By the 1980s, there had been only a few hundred Hawaiian speakers, posing a great risk to the indigenous Hawaiian culture. It seemed to be a wake-up call for the Hawaiians to make an effort to revive this beautiful language. Local communities established several Hawaiian-language “immersion” schools for children whose families wanted to introduce (or retain) the Hawaiian language into the future generations. This approach worked. Today, there are about 24,000 native Hawaiian speakers.

4) Hebrew (Israel and Jewish diaspora)

So far, Hebrew is the only example of a successfully revived language. The only surviving member of the Canaanite group of languages, Modern Hebrew is based on Biblical Hebrew, which existed around 200 CE and gradually developed into a liturgical and literary language. But following the failed Bar Kochba revolt during the Roman Empire, ancient Hebrew gradually declined and ceased to be a language for daily communication. It lingered on into the medieval period as a Jewish liturgical, literary, and commercial language. But despite that, ancient Hebrew was considered too archaic or sacred for regular, day-to-day communication.

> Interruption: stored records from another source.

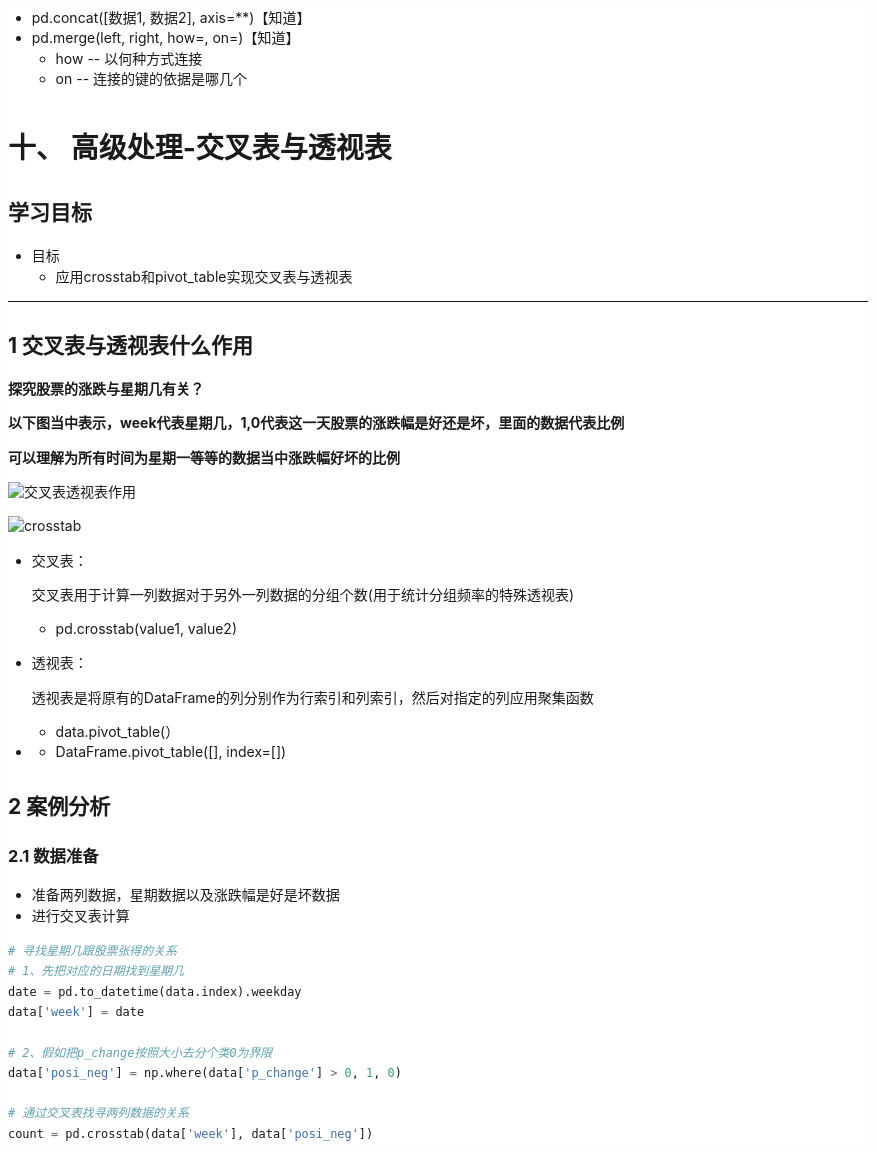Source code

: - pd.concat([数据1, 数据2], axis=**)【知道】
- pd.merge(left, right, how=, on=)【知道】
  - how -- 以何种方式连接
  - on -- 连接的键的依据是哪几个

# 十、 高级处理-交叉表与透视表

## 学习目标

- 目标
  - 应用crosstab和pivot_table实现交叉表与透视表

------

## 1 交叉表与透视表什么作用

**探究股票的涨跌与星期几有关？**

**以下图当中表示，week代表星期几，1,0代表这一天股票的涨跌幅是好还是坏，里面的数据代表比例**

**可以理解为所有时间为星期一等等的数据当中涨跌幅好坏的比例**

![交叉表透视表作用](https://tva1.sinaimg.cn/large/e6c9d24ely1h1ctzatjwfj20ca0bgwet.jpg)

![crosstab](https://tva1.sinaimg.cn/large/e6c9d24ely1h1ctz7keaij20m20f0wev.jpg)

- 交叉表：

  交叉表用于计算一列数据对于另外一列数据的分组个数(用于统计分组频率的特殊透视表)

  - pd.crosstab(value1, value2)

- 透视表：

  透视表是将原有的DataFrame的列分别作为行索引和列索引，然后对指定的列应用聚集函数

  - data.pivot_table(）

- - DataFrame.pivot_table([], index=[])

## 2 案例分析

### 2.1 数据准备

- 准备两列数据，星期数据以及涨跌幅是好是坏数据
- 进行交叉表计算

```python
# 寻找星期几跟股票张得的关系
# 1、先把对应的日期找到星期几
date = pd.to_datetime(data.index).weekday
data['week'] = date

# 2、假如把p_change按照大小去分个类0为界限
data['posi_neg'] = np.where(data['p_change'] > 0, 1, 0)

# 通过交叉表找寻两列数据的关系
count = pd.crosstab(data['week'], data['posi_neg'])
```
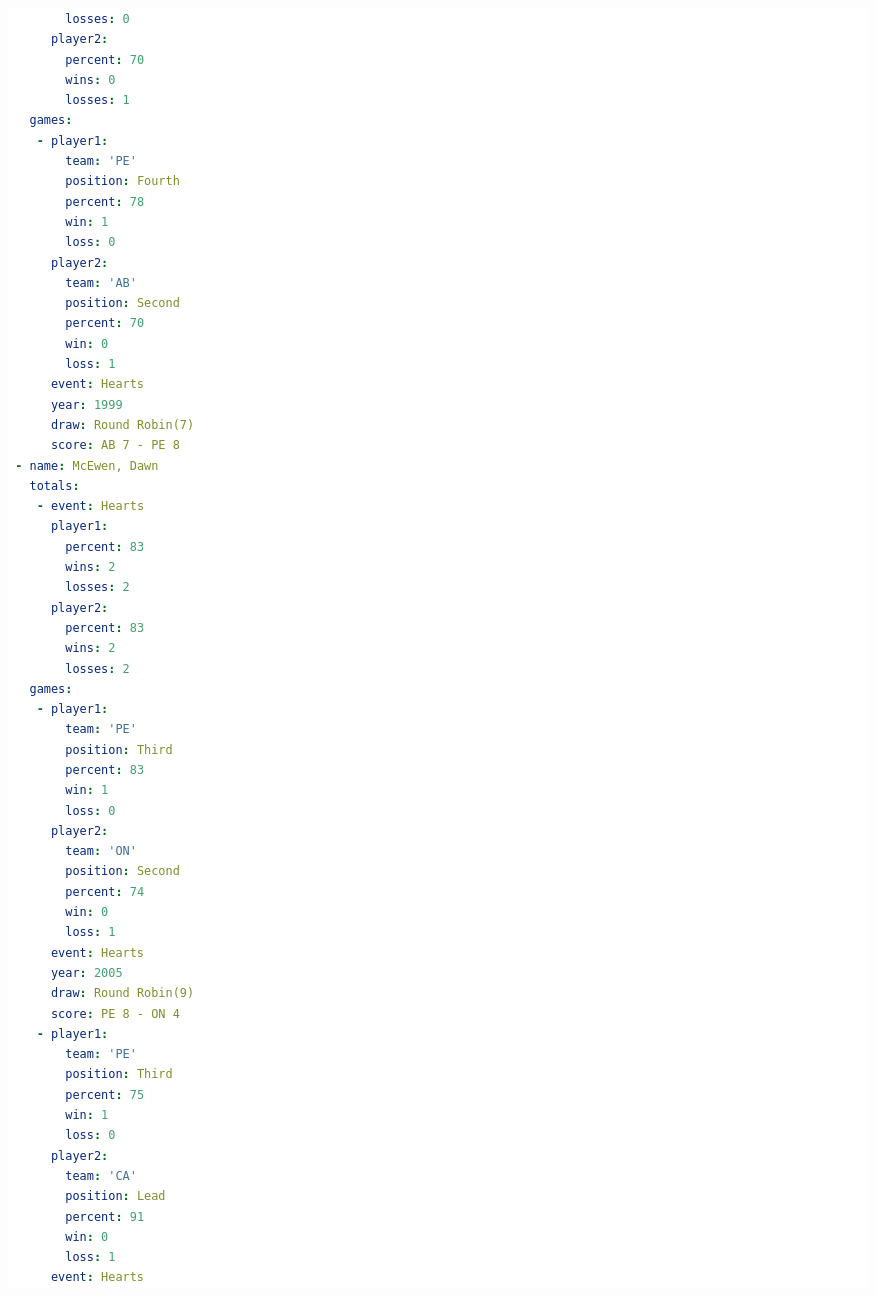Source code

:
 ```yaml
        losses: 0
      player2:
        percent: 70
        wins: 0
        losses: 1
   games:
    - player1:
        team: 'PE'
        position: Fourth
        percent: 78
        win: 1
        loss: 0
      player2:
        team: 'AB'
        position: Second
        percent: 70
        win: 0
        loss: 1
      event: Hearts
      year: 1999
      draw: Round Robin(7)
      score: AB 7 - PE 8
 - name: McEwen, Dawn
   totals:
    - event: Hearts
      player1:
        percent: 83
        wins: 2
        losses: 2
      player2:
        percent: 83
        wins: 2
        losses: 2
   games:
    - player1:
        team: 'PE'
        position: Third
        percent: 83
        win: 1
        loss: 0
      player2:
        team: 'ON'
        position: Second
        percent: 74
        win: 0
        loss: 1
      event: Hearts
      year: 2005
      draw: Round Robin(9)
      score: PE 8 - ON 4
    - player1:
        team: 'PE'
        position: Third
        percent: 75
        win: 1
        loss: 0
      player2:
        team: 'CA'
        position: Lead
        percent: 91
        win: 0
        loss: 1
      event: Hearts
```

Modern Hebrew’s revival truly came along with the rise of Zionism in Europe in the 19th century and Mandatory Palestine in the 20th century. Eliezer Ben-Yehuda, a 19th-century Jewish lexicographer and newspaper editor, was the driving force behind Hebrew’s revival into the modern era. Hebrew was resurrected as a spoken and literary language. It eventually became the language among the Yishuv, a group of Jewish residents in the Land of Israel during the pre-state era, and now the State of Israel.

Hebrew is the official language of the State of Israel. It now has approximately nine million speakers, five million of whom are native speakers.

5) Māori (New Zealand)

Māori is a language spoken among the indigenous groups in New Zealand. Until the Second World War, most Māori people spoke it as their primary language. But by the 1980s, less than 20% of Māori people spoke the language fluently or well enough to be classified as native speakers.

The dominance of other languages is usually blamed for the decline of indigenous languages. In this case, Māori has been displaced by English, as the latter is compulsory in schools. Increasing urbanization has also driven younger Māoris to be disconnected from their extended families, especially their elder relatives who still hold on to the traditional Māori values. Even many of those people no longer speak Māori at home, resulting in the younger generation of Māoris not knowing their ancestral language.

In response, several initiatives have been taken to revive Māori as a spoken language. In the 1980s, Māori leaders launched Māori-language recovery programs, such as the Kōhanga Reo movement, which immersed babies in Māori until they reached school age. The efforts paid off. In 1989, Kura Kaupapa Māori — primary and secondary Māori schools – were given government support.

While the numbers are not officially established, there are some 50,000 people who claim to speak Māori fluently or very well.